It is very common in Brazil for the failure of an athlete or sports team to be attributed to emotional factors. We’ve already seen this debate play out several times at the Olympics and World Cups. In the Qatar World Cup It was no different. And many sports journalists questioned the psychological readiness of the team, noting this Tete He had refused to attend a psychologist, claiming that his team would do the work. But was the Rio Grande do Sul coach ready to play this role?
Before answering, it is necessary to point out that Tite’s attitude is the rule rather than the exception among Brazilian coaches. Among Serie A clubs, a minority have psychologists in their divisions. This is partly due to the arrogance of the coaches, who believe they understand psychology more than psychologists, and partly to ignorance, because they do not know the role of the psychologist on their team. Among the exceptions, there is only the current Brazilian champion Palmeiras who, coincidentally or not, has achieved important victories in recent years. But it’s worth noting that psychologist Giselle Silva existed long before Abel Ferreira, and wasn’t fired when the club did poorly. Similarly, the Medical Division and Athlete Performance Center have been under the direction of Dr. Gustavo Magliuca and Pedro Pontan since 2016.
Experience with successful clubs shows that mental health professionals are part of the athlete’s health team, which, unlike the coaching staff, should not measure the quality of their work in the number of titles. This is because the team psychiatrist has a basic moral obligation to look after an athlete’s mental health, in the same way that the medical team takes care of the physical health: no one would consider firing the team doctor, Dr. Rodrigo Lasmar, because Brazil went down. In the quarterfinals and not even because some of the athletes were injured. Unless there is insufficient physical preparation and rehabilitation, the medical team will continue with the new coaching staff. It has been this way for nearly 30 years at CBF, and it should be no different with the mental health team.
But this does not seem to be the understanding of the Brazilian Football Confederation or Tite. During the competition, the coach insisted that the players must be “mentally strong”. The phrase seems to have been repeated like an incantation by the players, and Neymar himself revealed in an open letter that he will “never forget this phrase”. Tite never made clear how he would achieve this goal. Apparently, he had just had self-help words etched into the walls of his CT scanner, showing a rather sketchy knowledge of an athlete’s emotional readiness, and making his reputation as a “snake charmer” resonate throughout the world of sports.

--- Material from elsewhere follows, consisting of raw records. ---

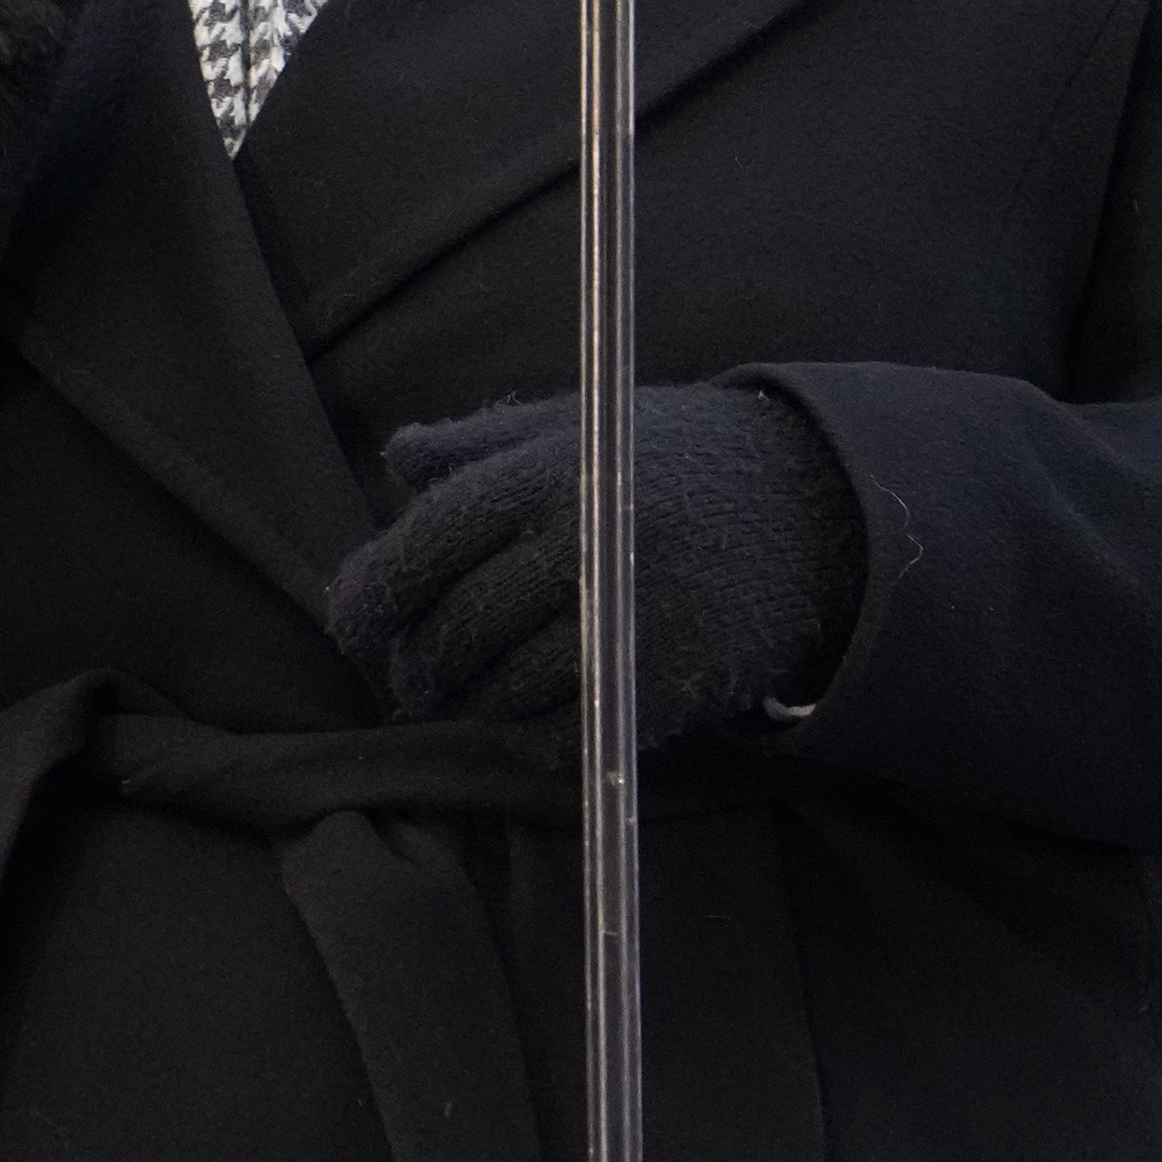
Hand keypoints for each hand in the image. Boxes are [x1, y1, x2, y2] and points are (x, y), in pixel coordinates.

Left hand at [324, 382, 863, 733]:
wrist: (811, 515)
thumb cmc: (669, 462)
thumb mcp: (577, 425)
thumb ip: (480, 442)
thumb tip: (398, 458)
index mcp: (549, 473)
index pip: (429, 543)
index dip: (371, 592)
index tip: (350, 623)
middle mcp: (582, 546)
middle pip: (456, 629)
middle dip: (413, 663)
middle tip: (405, 672)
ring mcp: (626, 622)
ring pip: (501, 691)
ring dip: (466, 703)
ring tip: (460, 692)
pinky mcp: (664, 685)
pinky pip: (561, 734)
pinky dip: (525, 736)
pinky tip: (523, 716)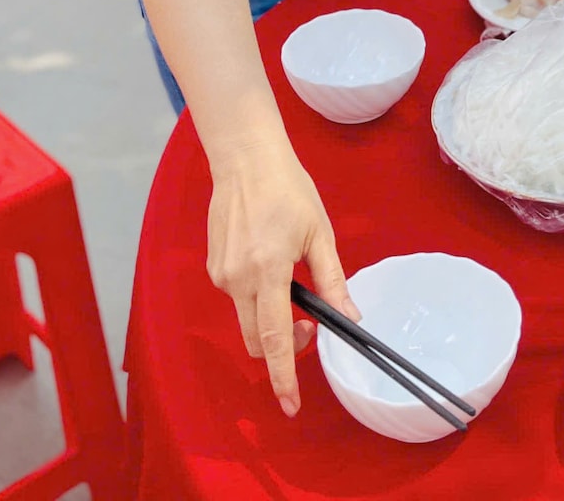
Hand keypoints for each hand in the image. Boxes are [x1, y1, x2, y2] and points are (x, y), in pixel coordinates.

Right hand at [206, 139, 359, 416]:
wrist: (245, 159)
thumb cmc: (288, 189)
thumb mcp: (319, 233)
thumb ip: (332, 280)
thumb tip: (350, 317)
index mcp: (268, 271)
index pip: (274, 338)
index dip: (283, 375)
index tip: (291, 404)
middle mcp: (237, 279)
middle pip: (257, 340)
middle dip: (282, 348)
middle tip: (309, 327)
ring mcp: (221, 275)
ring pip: (247, 319)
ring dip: (269, 317)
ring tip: (289, 277)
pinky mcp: (213, 268)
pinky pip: (236, 297)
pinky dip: (255, 295)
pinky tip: (268, 261)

During the cup, Tite made sure to show his group’s unity and commitment to the players, including doing a pigeon dance in the match against Korea. In Brazil, this kind of collusion between leaders and followers is often overestimated, and having a “group in hand” is an end in itself. While group unity is important, it is not the key element in a short-term competition such as the Cup. Often, the individual confidence of a player, the result of good psychological work – as witnessed by the Argentine goalkeeper Emiliano Martinez – can be decisive for the success of the group as a whole.
Like other coaches, Tite seems to reduce psychology to an act of believing in victory, using the religious syncretism so typical of Brazilian culture. No wonder most coaches have some Saint or Saint as their greatest inspiration for victory. But this kind of belief, called magical thinking, so highly valued in a corporate environment, can be very harmful in a sports environment. They function as a childish idea: “If I believe in something so much, it will happen.” The problem is not preparing for hard times.

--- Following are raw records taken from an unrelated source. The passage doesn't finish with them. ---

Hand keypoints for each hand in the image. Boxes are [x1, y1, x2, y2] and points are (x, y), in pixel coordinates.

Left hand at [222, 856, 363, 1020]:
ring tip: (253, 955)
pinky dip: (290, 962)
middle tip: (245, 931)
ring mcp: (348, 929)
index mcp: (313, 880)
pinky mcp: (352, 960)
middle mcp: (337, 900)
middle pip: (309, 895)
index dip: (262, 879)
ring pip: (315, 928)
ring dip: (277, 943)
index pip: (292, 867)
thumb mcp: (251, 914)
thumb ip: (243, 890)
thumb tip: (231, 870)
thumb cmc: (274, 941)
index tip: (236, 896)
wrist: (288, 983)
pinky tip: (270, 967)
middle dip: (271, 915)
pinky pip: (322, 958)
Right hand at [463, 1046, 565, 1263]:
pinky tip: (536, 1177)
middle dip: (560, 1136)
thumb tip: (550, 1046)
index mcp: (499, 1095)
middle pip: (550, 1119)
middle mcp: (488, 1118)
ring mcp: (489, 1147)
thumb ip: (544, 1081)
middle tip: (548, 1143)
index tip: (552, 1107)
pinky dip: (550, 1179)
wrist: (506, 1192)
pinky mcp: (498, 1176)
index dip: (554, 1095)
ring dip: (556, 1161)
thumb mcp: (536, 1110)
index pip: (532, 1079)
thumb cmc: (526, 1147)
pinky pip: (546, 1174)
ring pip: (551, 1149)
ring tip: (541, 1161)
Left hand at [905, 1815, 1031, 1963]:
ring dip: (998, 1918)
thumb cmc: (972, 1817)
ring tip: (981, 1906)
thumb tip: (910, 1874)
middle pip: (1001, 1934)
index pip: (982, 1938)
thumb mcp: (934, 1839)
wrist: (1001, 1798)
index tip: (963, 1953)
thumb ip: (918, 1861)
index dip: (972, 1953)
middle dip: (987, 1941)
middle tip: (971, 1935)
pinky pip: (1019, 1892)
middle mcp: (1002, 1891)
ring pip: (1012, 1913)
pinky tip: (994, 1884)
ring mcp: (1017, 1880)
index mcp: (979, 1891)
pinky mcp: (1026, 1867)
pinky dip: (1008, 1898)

An obvious example of this is the penalty shootout: it is very common for a team to face a penalty shootout at least once during a cup, and it is essential to mentally prepare for that moment. But the impression left is that everything was improvised: no one seemed to have studied the way the Croatian goalkeeper falls, no one directed Alisson the way Croatian players usually hit, and no one even thought about the order of the batsmen. (such as previously discussed). It appears that the technical committee, which includes penalty specialists such as Taffarel, was not prepared to be “mentally strong” in the eventual penalty shootout. Here’s the magic trick: If I think I’m going to win the match in regular time, I don’t need to prepare for a penalty shootout.
And it was precisely at the end of the penalty shootout that Tite showed his lack of knowledge of psychology. When he left the field after the defeat on penalties, he rationally justified his position: “This is what I always do, even when I win.” At that moment Tite made it clear that he himself could benefit from professional help – and there is no irony here – as he did not seem to understand the emotional impact on the players at that moment, unlike Modric who surrendered like a father. His celebration parallels his son Rodrigo (for whom he was named).

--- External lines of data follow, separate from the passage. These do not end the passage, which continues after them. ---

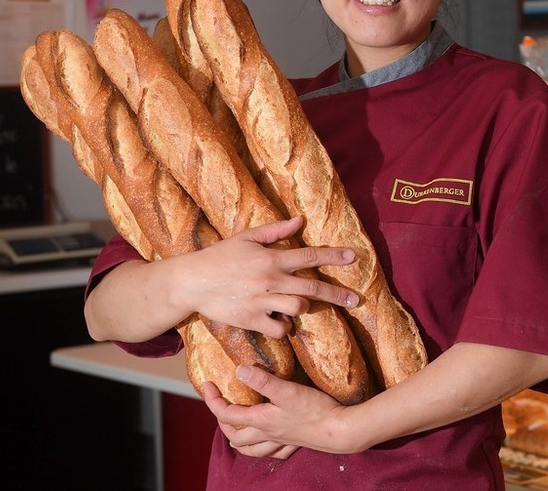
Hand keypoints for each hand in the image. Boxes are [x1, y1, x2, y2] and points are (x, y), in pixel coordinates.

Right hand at [172, 217, 358, 337]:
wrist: (191, 281)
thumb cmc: (220, 256)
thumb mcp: (247, 237)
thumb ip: (276, 230)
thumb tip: (300, 220)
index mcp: (272, 258)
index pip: (310, 255)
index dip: (334, 256)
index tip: (354, 257)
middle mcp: (270, 280)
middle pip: (313, 287)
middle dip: (337, 294)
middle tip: (356, 300)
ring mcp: (262, 301)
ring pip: (299, 307)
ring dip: (304, 307)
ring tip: (298, 303)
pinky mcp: (251, 320)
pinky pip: (280, 328)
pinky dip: (285, 326)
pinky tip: (280, 320)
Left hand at [202, 365, 353, 456]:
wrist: (340, 430)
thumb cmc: (315, 410)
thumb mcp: (287, 390)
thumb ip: (263, 380)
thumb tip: (239, 371)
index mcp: (262, 420)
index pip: (228, 415)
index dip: (213, 401)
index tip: (208, 386)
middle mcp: (268, 434)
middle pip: (236, 435)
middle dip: (223, 422)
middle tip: (220, 406)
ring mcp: (282, 441)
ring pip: (252, 449)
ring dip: (240, 441)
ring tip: (236, 431)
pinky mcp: (296, 442)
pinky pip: (274, 452)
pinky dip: (266, 449)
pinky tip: (269, 443)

It’s time to realize that the famous phrases and “dummies” that enchanted the world of sports six years ago were not able to hide what was already wide open at the 2014 World Cup, when the presence of an emergency psychologist was unable to avert the tragedy of 7 x 1: begins Emotional work now, even before choosing a new coach, and picking up the remaining pieces along the way as psychologist Titi fails.
* Gustavo Bonini Castellana is a Clinical and Forensic Psychiatrist, Master and Doctor of Science from FMUSP.